A group of mad scientists have been working on a human-to-dolphin translator and ... it might actually work. What sounds like a science fiction fantasy, might actually become a reality as researchers say they had a successful result using their new technology in the wild.

Denise Herzing, the director of the Wild Dolphin Project and creator of the Cetacean Hearing Telemetry device (CHAT), had a very appropriate reaction to hearing a successful dolphin translation: “I was like whoa! We have a match. I was stunned.” 

While dolphins can be trained to understand and respond to human commands, that communication has so far only been one way. But Herzing and her colleagues have been working for years to try to crack the other side of that code.

CHAT uses underwater microphones to capture dolphin noises, such as clicks and whistles, many of which cannot even even be heard by human ears. Rather than try to translate all their sounds, Dr. Herzing taught the dolphins eight "words" that relate to their environment, like "seaweed" and "bow wave ride" (the wave created by a boat, which dolphins can ride). Because dolphins make such a large range of sounds, up to 200 kilohertz, Herzing’s strategy helped to narrow down that range to eight identifiable noises.  

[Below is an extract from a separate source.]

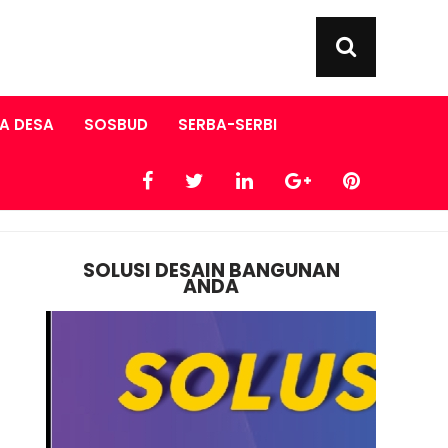
A DESA
SOSBUD
SERBA-SERBI
SOLUSI DESAIN BANGUNAN
ANDA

This translation system was designed to work as so: “Divers will play back one of eight "words" coined by the team to mean "seaweed" or "bow wave ride". The software will listen to see if the dolphins mimic them. Once the system can recognise these mimicked words, the idea is to use it to crack a much harder problem: listening to natural dolphin sounds and pulling out salient features that may be the "fundamental units" of dolphin communication.” 

The first successfully mimicked sound was "seaweed." A pod that Herzing had studied for the last 25 years made an unusual whistle, associated with a type of seaweed, sargassum. While the sound was only heard once, it is still being cited as a breakthrough in dolphin-to-human communication. 

Recognizing the "word" for seaweed is a start, but it does not guarantee that we will be speaking with the adorable aquatic critters anytime soon.  Herzing admits that “We don’t know if dolphins have words. We could use their signals, if we knew them.” With the first dolphin ‘saying’ seaweed, there is hope for turning this signal into an understanding of the fundamental units of dolphin communication.